About weakly Cauchy sequences in complete metric spaces

Question

Let $(X,d)$ be a complete metric space. Call a sequence $(x_n)\subseteq X$ a weakly Cauchy sequence in $X$ if there is some $y\in X$ such that $(d(y,x_n))_n$ is a Cauchy sequence in $\mathbb{R}$. It is clear from the estimate $$|d(y,x_m)-d(y,x_n)|\leqslant d(x_m,x_n)$$ that a Cauchy sequence in $X$ is a weakly Cauchy sequence. It is also true that a Cauchy sequence $(x_n)$ is bounded i.e. there is $z\in X$ such that $\sup_nd(z,x_n)<+\infty$.

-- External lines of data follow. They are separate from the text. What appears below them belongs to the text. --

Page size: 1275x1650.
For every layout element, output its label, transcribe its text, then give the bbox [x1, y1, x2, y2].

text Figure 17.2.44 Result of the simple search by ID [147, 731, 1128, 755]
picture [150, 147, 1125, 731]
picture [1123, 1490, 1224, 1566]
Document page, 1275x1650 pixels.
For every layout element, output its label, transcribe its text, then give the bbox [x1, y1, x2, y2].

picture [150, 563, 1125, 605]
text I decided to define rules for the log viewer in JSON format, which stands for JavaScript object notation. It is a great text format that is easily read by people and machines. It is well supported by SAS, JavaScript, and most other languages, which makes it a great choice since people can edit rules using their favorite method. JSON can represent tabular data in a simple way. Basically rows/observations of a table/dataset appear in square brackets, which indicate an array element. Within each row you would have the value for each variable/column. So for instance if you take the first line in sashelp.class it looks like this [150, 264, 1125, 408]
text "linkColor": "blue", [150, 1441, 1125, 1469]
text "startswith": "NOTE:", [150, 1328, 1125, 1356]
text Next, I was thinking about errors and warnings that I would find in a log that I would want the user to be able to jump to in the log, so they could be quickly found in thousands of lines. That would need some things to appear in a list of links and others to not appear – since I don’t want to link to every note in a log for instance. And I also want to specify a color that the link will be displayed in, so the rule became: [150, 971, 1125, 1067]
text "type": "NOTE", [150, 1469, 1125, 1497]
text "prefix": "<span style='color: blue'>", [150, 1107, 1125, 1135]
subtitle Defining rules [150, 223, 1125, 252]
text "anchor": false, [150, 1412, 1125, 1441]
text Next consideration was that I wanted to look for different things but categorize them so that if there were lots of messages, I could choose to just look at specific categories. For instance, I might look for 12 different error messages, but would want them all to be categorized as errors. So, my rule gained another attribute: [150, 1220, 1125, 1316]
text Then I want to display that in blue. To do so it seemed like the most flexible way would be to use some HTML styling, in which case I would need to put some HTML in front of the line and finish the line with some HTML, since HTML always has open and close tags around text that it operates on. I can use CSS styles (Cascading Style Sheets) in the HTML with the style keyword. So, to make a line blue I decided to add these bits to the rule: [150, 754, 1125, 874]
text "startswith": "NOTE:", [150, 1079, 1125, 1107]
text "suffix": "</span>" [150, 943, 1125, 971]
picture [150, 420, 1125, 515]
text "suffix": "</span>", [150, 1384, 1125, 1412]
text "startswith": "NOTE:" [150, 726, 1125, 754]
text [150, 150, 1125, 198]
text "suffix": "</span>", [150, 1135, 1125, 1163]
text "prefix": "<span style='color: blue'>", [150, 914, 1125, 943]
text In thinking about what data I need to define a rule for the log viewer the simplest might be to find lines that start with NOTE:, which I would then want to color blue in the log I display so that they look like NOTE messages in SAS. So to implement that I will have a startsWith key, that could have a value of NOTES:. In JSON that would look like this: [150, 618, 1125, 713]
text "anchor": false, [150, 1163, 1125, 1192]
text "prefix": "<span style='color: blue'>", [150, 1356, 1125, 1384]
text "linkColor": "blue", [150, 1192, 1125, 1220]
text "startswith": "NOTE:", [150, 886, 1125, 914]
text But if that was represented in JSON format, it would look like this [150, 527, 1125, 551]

Is it true that a bounded and weakly Cauchy sequence in $X$ is a Cauchy sequence in $X$?

If not, under what additional conditions is a weakly Cauchy sequence in $X$ a Cauchy sequence?

Answer 1

The first statement is not correct. You can simply take $(X, d)=(\mathbb{R}, |\cdot|)$ (standard real line) and consider sequence $x_n=(-1)^n$. Then, for $y=0$ we have $d(y, x_n)=1$ for all $n\in\mathbb{N}$. However, the sequence $\{x_n\}_{n=1}^{\infty}$ is not the Cauchy sequence in metric space $(\mathbb{R}, |\cdot|)$ (because this metric space is complete and $\{x_n\}_{n=1}^{\infty}$ isn't convergent).

Note that $d(y, x_n)$ is a Cauchy sequence iff sequence $\{d(y, x_n)\}_{n=1}^{\infty}$ is convergent. That's why you need some unusual conditions for $(X, d)$ to make this statement true.